Millennials zijn gemakzuchtig en narcistisch. Dat mag zo zijn, zegt de Amerikaanse schrijver Malcolm Harris, zelf een millennial, tegen MARS VAN GRUNSVEN, “maar ze weten weet wel heel goed hoe de wereld in elkaar steekt.”

In de ogen van oudere generaties is er altijd wat mis met de jongste generatie volwassenen – de stap van ‘jongelui’ naar ‘jong en lui’ is zo gezet. Millennials, grofweg de generatie geboren tussen 1980 en 2000, vergaat het niet anders. Doorzoek de websites van gerenommeerde Amerikaanse publicaties als The Atlantic of The New York Times op de term ‘millennials’ en een beeld doemt op van met zichzelf geobsedeerde jongelui die nauwelijks te porren zijn voor wat dan ook – tenzij het hun eigen zelfontplooiing betreft.

Gemakzucht, luiheid, onverschilligheid en ongehoorzaamheid zijn enkele veel terugkerende kwalificaties van de ‘avocado toast’-generatie, volgens veel commentatoren het favoriete menu-item van de door ledigheid geperverteerde millennials die de ganse dag in hippe koffietenten rondhangen.
........
• [Begrip controleren]:
[a] Herhaal het fragment over millennials woord voor woord en helemaal.
[b] Neem de regels uit de vermeldingen over die beginnen bij de regel met "Thay Chân Sạc Samsung" en eindigen bij de regel met "от компании Autochoice", maar zet overal "Huawei" in plaats van "Oppo". Laat verder alles hetzelfde en laat de afbeeldingen weg.

• [Aangeleverde vermeldingen]:
........
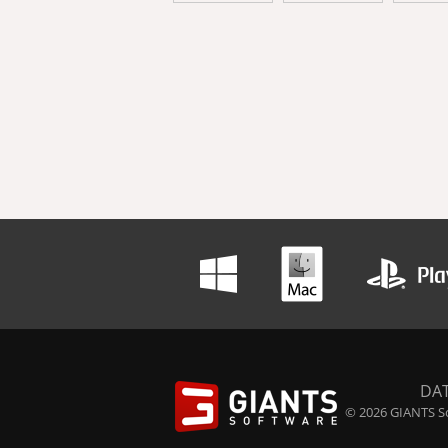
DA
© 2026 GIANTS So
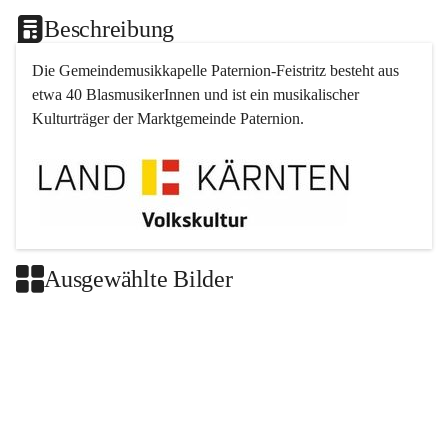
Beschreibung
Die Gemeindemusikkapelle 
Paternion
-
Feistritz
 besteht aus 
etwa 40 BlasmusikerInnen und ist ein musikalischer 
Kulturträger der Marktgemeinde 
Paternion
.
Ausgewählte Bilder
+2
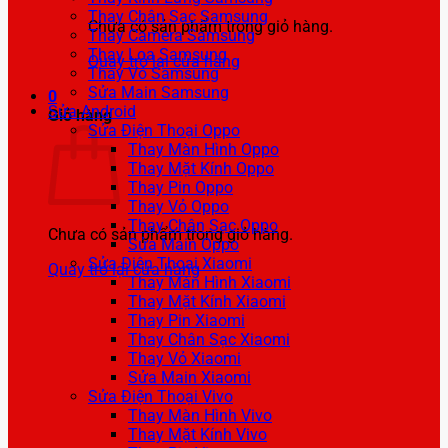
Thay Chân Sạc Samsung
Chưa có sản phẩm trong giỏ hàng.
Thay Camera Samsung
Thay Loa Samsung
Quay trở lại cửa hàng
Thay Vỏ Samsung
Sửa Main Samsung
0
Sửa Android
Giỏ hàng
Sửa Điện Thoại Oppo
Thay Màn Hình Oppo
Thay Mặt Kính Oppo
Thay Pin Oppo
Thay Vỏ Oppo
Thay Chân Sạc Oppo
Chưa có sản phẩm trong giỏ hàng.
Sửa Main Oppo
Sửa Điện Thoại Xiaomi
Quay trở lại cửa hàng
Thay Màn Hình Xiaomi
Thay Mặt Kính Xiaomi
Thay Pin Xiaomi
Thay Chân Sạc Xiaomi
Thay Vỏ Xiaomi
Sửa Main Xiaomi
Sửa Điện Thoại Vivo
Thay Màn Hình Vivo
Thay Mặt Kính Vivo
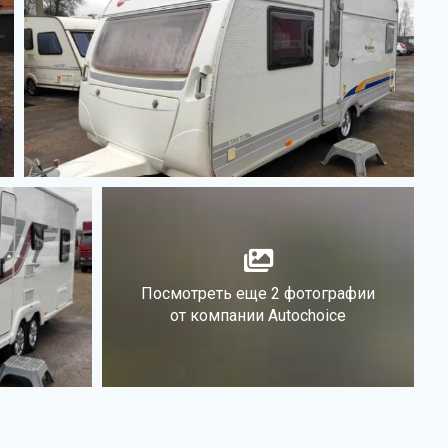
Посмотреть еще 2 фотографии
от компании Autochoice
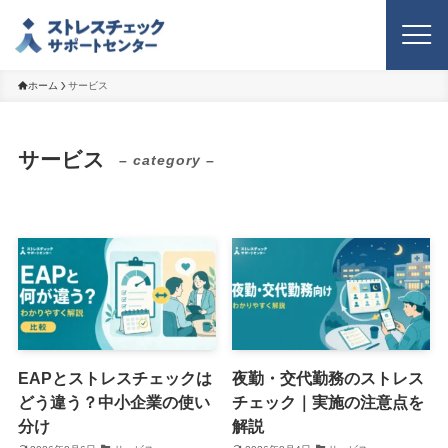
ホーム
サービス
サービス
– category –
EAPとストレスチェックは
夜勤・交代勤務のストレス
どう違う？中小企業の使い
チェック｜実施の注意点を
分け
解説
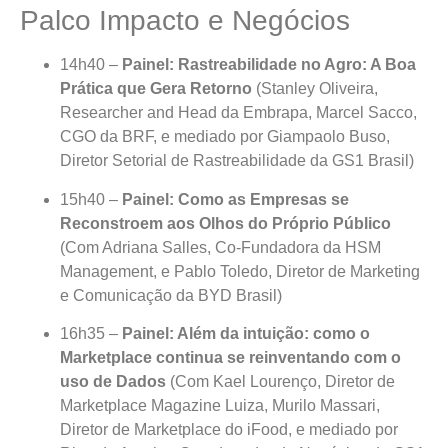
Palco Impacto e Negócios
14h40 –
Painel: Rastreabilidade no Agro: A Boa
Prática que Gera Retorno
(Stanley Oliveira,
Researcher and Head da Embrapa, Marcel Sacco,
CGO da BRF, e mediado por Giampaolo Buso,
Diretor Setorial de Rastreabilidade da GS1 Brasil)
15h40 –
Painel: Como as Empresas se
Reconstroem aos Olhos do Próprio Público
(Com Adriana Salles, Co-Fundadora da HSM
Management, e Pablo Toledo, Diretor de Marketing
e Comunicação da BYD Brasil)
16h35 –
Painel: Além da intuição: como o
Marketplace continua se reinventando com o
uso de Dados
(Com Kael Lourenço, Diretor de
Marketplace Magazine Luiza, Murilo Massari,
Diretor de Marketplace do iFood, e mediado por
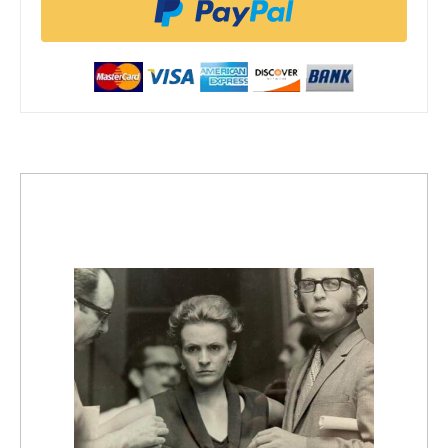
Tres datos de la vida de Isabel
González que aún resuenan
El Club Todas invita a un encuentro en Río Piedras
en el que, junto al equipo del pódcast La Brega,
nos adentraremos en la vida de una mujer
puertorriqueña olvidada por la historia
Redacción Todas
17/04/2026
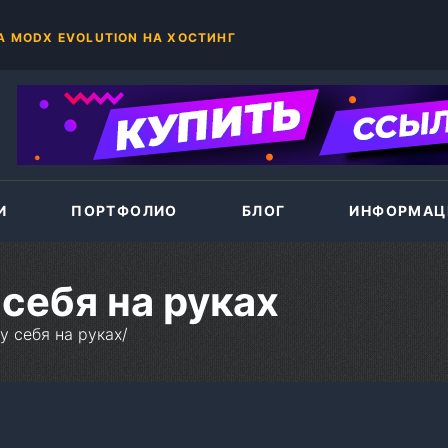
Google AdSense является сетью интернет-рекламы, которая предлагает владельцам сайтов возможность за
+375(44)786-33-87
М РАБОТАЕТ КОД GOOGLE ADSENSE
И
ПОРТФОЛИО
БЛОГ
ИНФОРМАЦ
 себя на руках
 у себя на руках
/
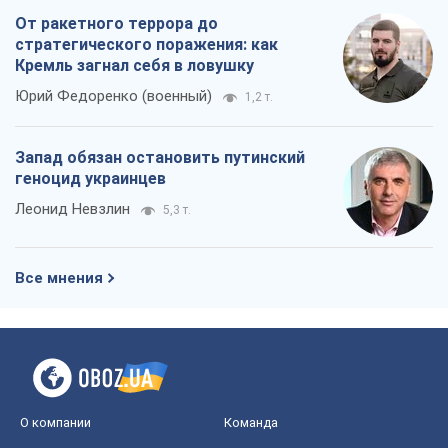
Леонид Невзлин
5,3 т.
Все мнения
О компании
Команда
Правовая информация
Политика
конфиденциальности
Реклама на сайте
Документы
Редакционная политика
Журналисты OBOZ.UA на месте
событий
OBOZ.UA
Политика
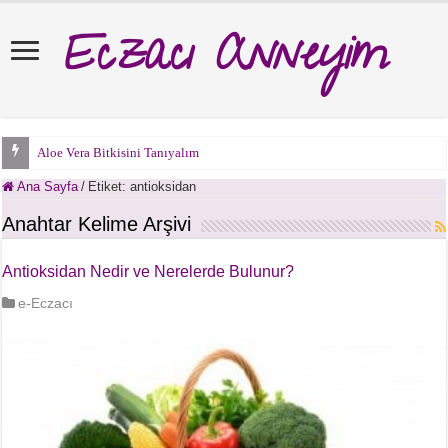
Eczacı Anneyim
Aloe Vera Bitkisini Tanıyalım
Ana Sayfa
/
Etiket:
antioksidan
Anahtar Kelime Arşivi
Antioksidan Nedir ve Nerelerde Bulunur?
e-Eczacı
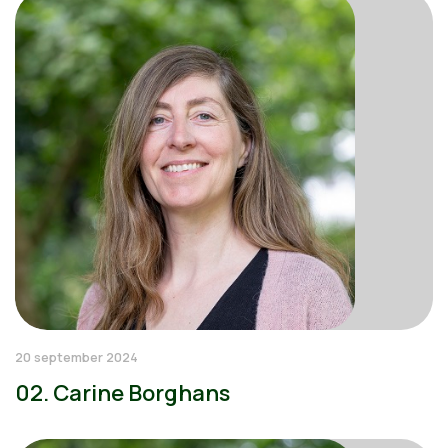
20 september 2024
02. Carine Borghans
........
• [Antwoorden per nummer]:
[a]
Millennials zijn gemakzuchtig en narcistisch. Dat mag zo zijn, zegt de Amerikaanse schrijver Malcolm Harris, zelf een millennial, tegen MARS VAN GRUNSVEN, “maar ze weten weet wel heel goed hoe de wereld in elkaar steekt.”

In de ogen van oudere generaties is er altijd wat mis met de jongste generatie volwassenen – de stap van ‘jongelui’ naar ‘jong en lui’ is zo gezet. Millennials, grofweg de generatie geboren tussen 1980 en 2000, vergaat het niet anders. Doorzoek de websites van gerenommeerde Amerikaanse publicaties als The Atlantic of The New York Times op de term ‘millennials’ en een beeld doemt op van met zichzelf geobsedeerde jongelui die nauwelijks te porren zijn voor wat dan ook – tenzij het hun eigen zelfontplooiing betreft.

Gemakzucht, luiheid, onverschilligheid en ongehoorzaamheid zijn enkele veel terugkerende kwalificaties van de ‘avocado toast’-generatie, volgens veel commentatoren het favoriete menu-item van de door ledigheid geperverteerde millennials die de ganse dag in hippe koffietenten rondhangen.

[b]
Thay Chân Sạc Samsung
Chưa có sản phẩm trong giỏ hàng.
Thay Camera Samsung
Thay Loa Samsung
Quay trở lại cửa hàng
Thay Vỏ Samsung
Sửa Main Samsung
0
Sửa Android
Giỏ hàng
Sửa Điện Thoại Huawei
Thay Màn Hình Huawei
Thay Mặt Kính Huawei
Thay Pin Huawei
Thay Vỏ Huawei
Thay Chân Sạc Huawei
Chưa có sản phẩm trong giỏ hàng.
Sửa Main Huawei
Sửa Điện Thoại Xiaomi
Quay trở lại cửa hàng
Thay Màn Hình Xiaomi
Thay Mặt Kính Xiaomi
Thay Pin Xiaomi
Thay Chân Sạc Xiaomi
Thay Vỏ Xiaomi
Sửa Main Xiaomi
Sửa Điện Thoại Vivo
Thay Màn Hình Vivo
Thay Mặt Kính Vivo
Посмотреть еще 2 фотографии
от компании Autochoice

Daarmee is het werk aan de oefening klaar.